Se, quanto al conduttore, la “esigenza di transitorietà” o la “finalità esclusivamente turistica” , (quando le locazioni prevedono una breve durata) sono per lo più incompatibili, già in astratto, con i requisiti necessari per porre la residenza nell’alloggio locato, diversa è la posizione del locatore: ogni fattispecie deve essere esaminata in concreto, sulla base delle risultanze oggettive specifiche che evidenzino la ricorrenza dei requisiti fattuali richiesti.

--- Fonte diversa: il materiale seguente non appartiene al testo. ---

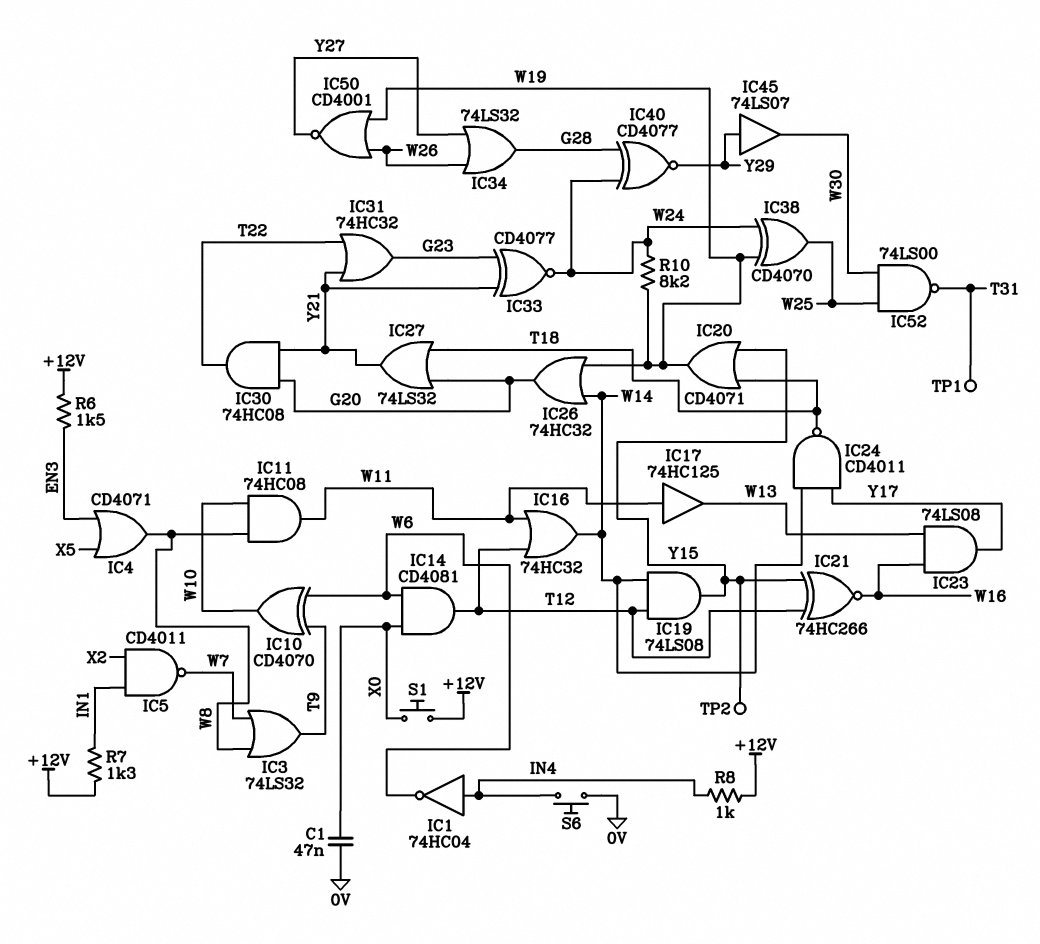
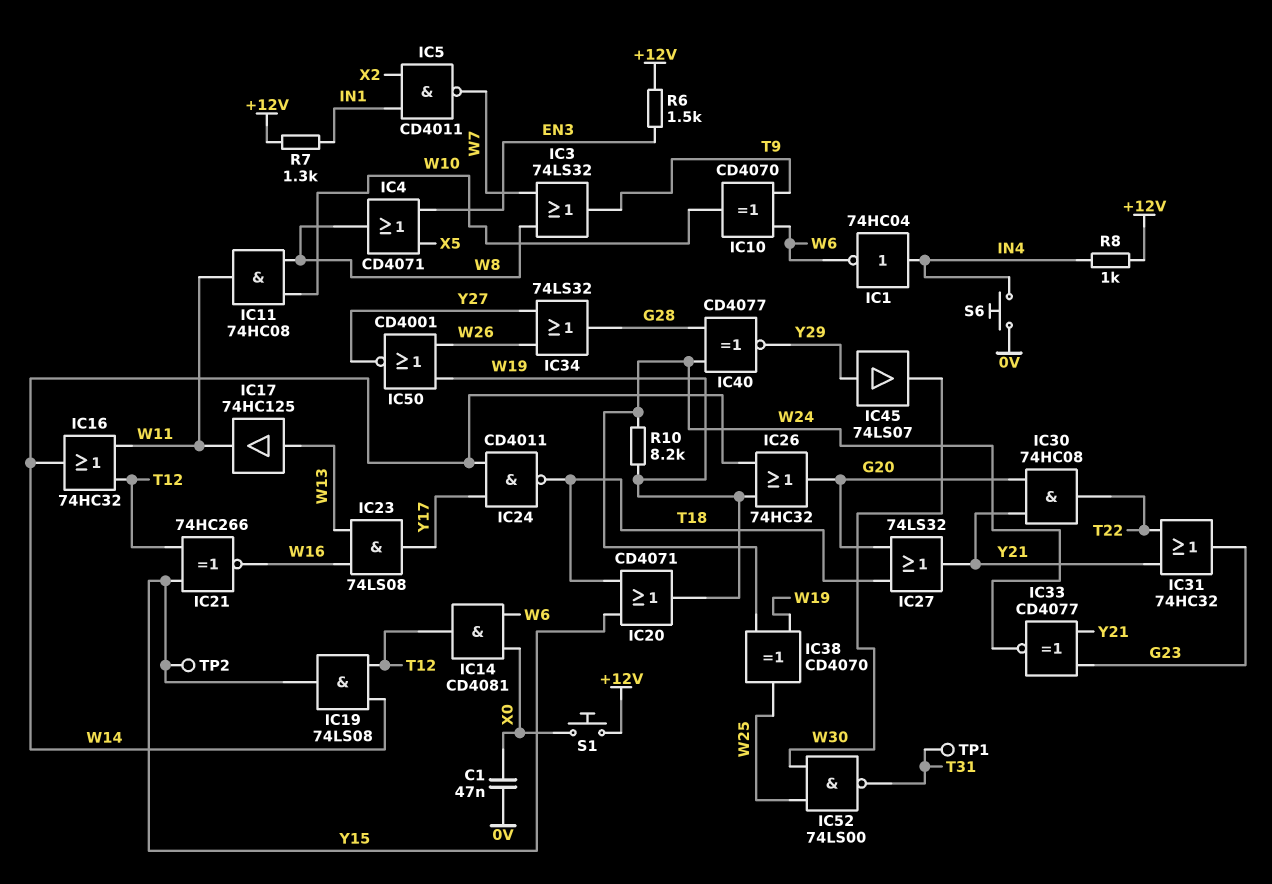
IC17: buffer 74HC125 (in W11, out W13) -> buffer 74HC125 (in W13, out W11)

La posizione delle Regioni in materia di locazione e residenza

In linea con la loro competenza amministrativa residuale di cui all’art. 117 co.4 Cost., che include conseguentemente anche la materia del turismo, le Regioni spesso intervengono nelle situazioni in cui i proprietari (o altri soggetti aventi la disponibilità di alloggi) si privano dell’alloggio per offrirlo in locazione a turisti per periodi brevi. La ratio e lo scopo di tali normative regionali sono infatti la previsione di adempimenti, talvolta mutuati da quelli previsti per i gestori di strutture ricettive, volti a tutelare il viaggiatore turista. Nulla cambia, quanto all’aspetto della residenza, laddove sono coinvolti gestori professionisti, se non per la necessità, per questi ultimi, di coniugare con gli adempimenti amministrativi anche gli obblighi civilistici verso il consumatore/viaggiatore, specie se operano on line.

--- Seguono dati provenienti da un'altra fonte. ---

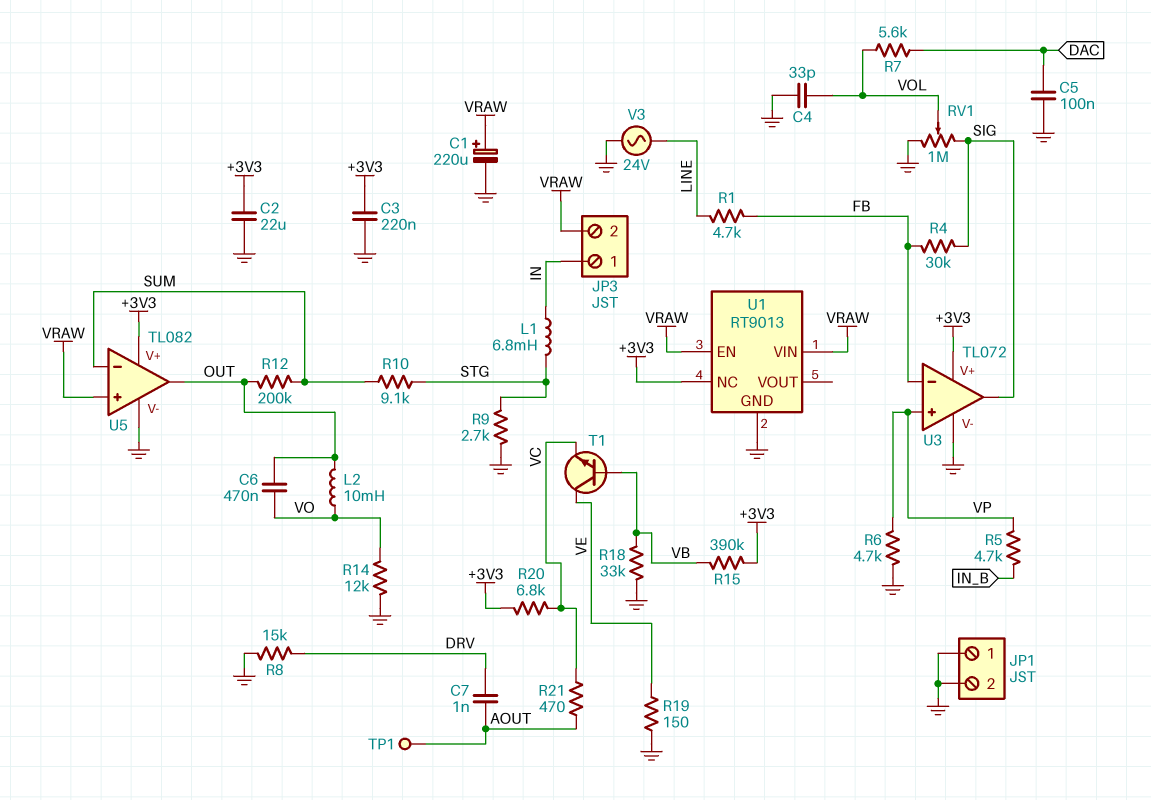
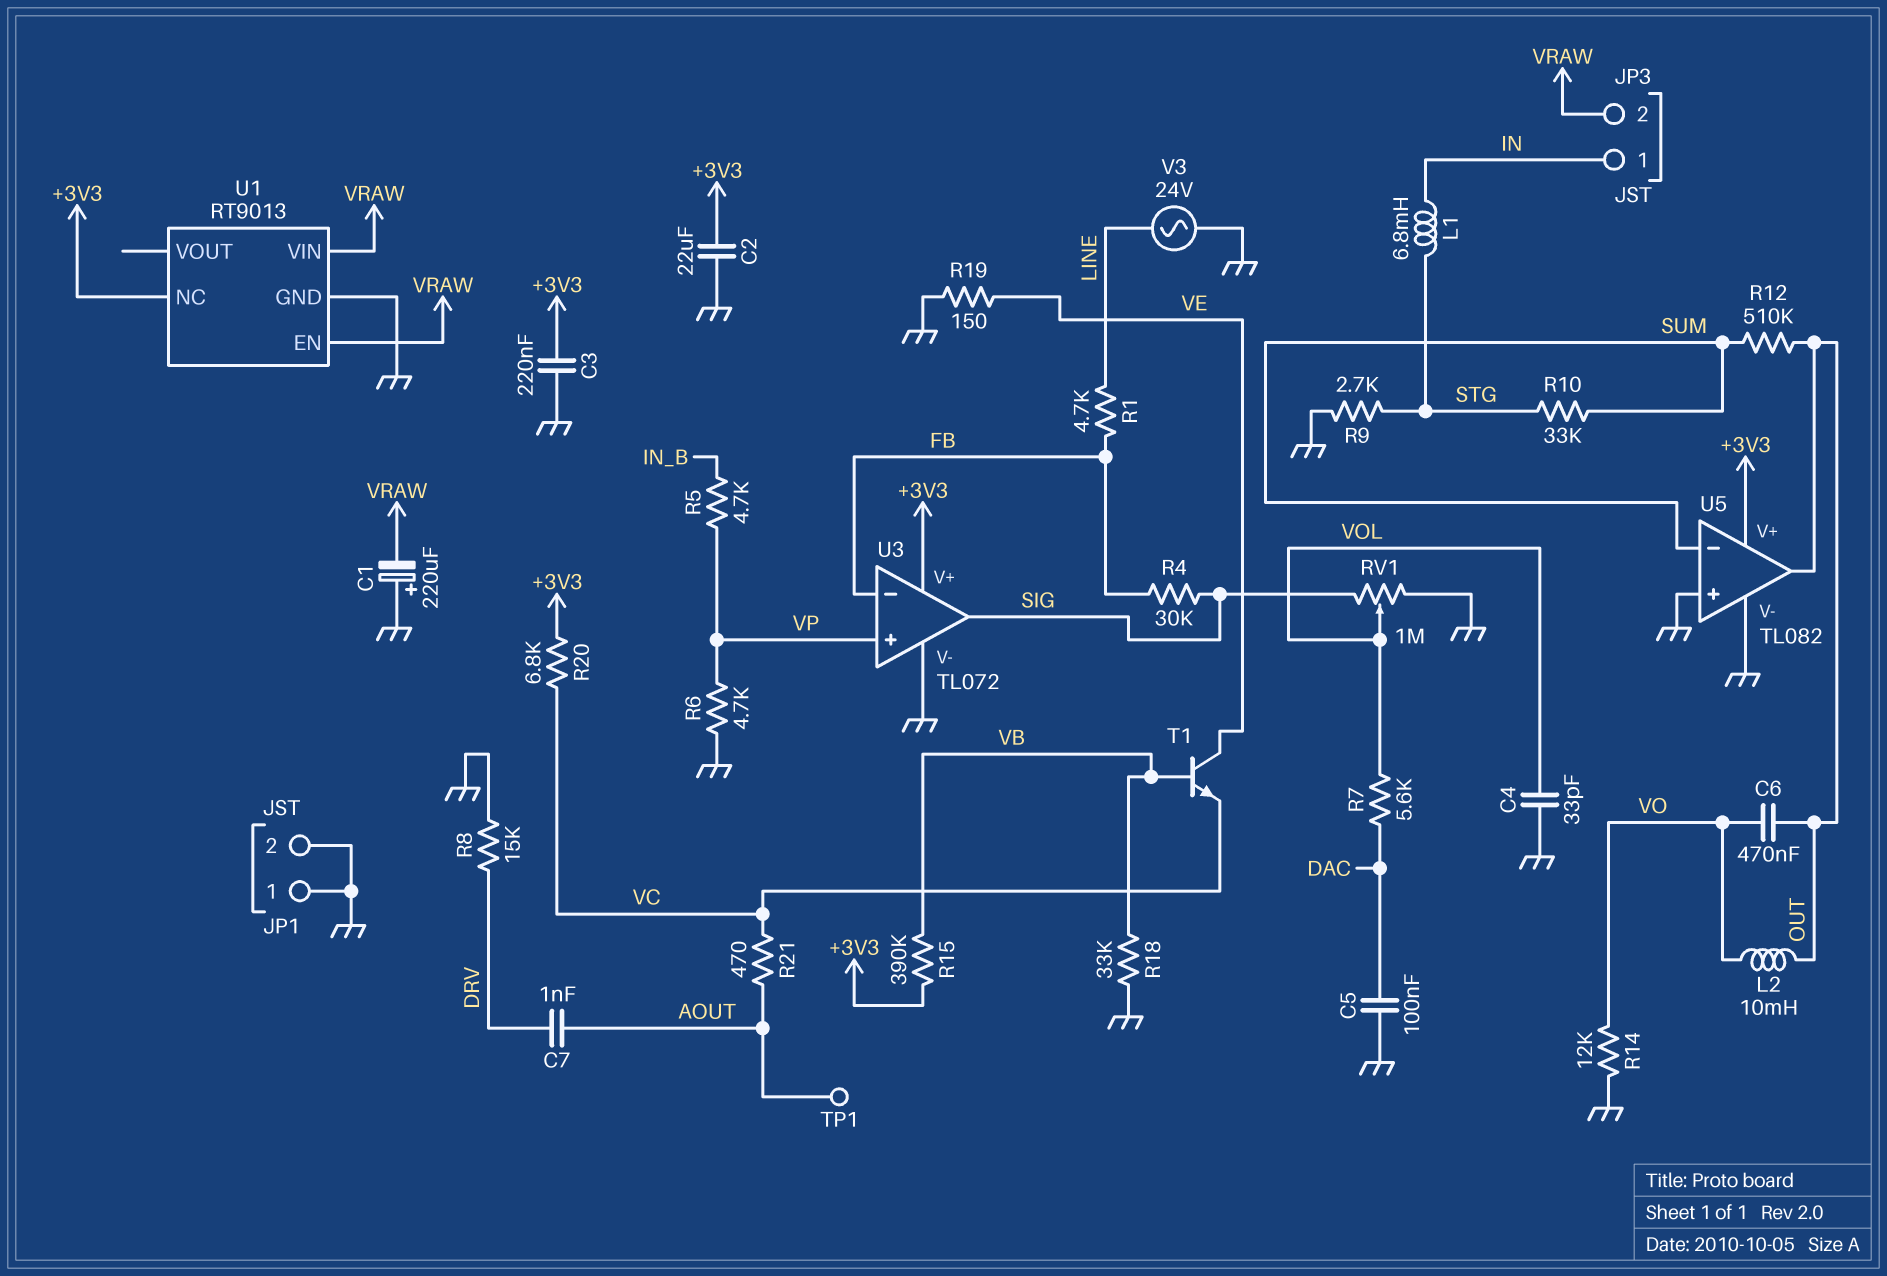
C1: 220uF (plus VRAW, minus GND) -> 220uF (plus GND, minus VRAW)
R10: 9.1k (STG, SUM) -> 33k (STG, SUM)
R12: 200k (OUT, SUM) -> 510k (OUT, SUM)
U5 pin in+: VRAW -> GND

Coerentemente con il riparto di competenze previsto dalla Costituzione italiana tuttavia (art. 117) le Regioni non possono né devono disporre in materia di residenza dei soggetti coinvolti. Il diritto di porre e mantenere la residenza anagrafica nell’alloggio posto in locazione, ancorché a turisti, è legato esclusivamente all’esistenza in concreto dei requisiti fattuali sopra indicati.

Pertanto, per verificare se una persona fisica che offre in locazione un alloggio in cui dichiara di aver posto la residenza stia agendo in linea con il nostro ordinamento, l’Autorità preposta dovrà di volta di volta in volta accertare l’effettiva ricorrenza dei requisiti fattuali sopra indicati. Dovrà in particolare valutare:

  • se la frequenza, la modalità e la durata delle locazioni incide sulla possibilità del locatore di dimorare abitualmente nella unità abitativa in cui ha dichiarato di risiedere
  • se la permanenza nell’alloggio è in linea con le proprie consuetudini di vita
  • se il luogo in cui ha posto la residenza rimane il centro delle sue ordinarie relazioni familiari e sociali.

Conclusione

Una persona fisica che ha posto la propria residenza anagrafica nel luogo che costituisce la propria dimora abituale e ove ha posto il centro delle proprie relazioni familiari e sociali può pertanto trovarsi temporaneamente o saltuariamente a dimorare in un luogo diverso per qualsiasi ragione (a titolo esemplificativo, per villeggiatura, per lavoro, per motivi di studio o analoghi) senza che ciò incida o abbia alcuna rilevanza sulla propria residenza. In tali casi, in linea con i principi costituzionali, non esiste in astratto (nè potrebbe validamente esistere) una incompatibilità tra residenza anagrafica del locatore e l’offerta in locazione dell’alloggio in cui risiede quando alloggia altrove, purché tali locazioni siano tali da non far venire meno i due requisiti indicati dal Legislatore nazionale come condizioni fattuali necessarie e sufficienti per l’individuazione del luogo di residenza anagrafica.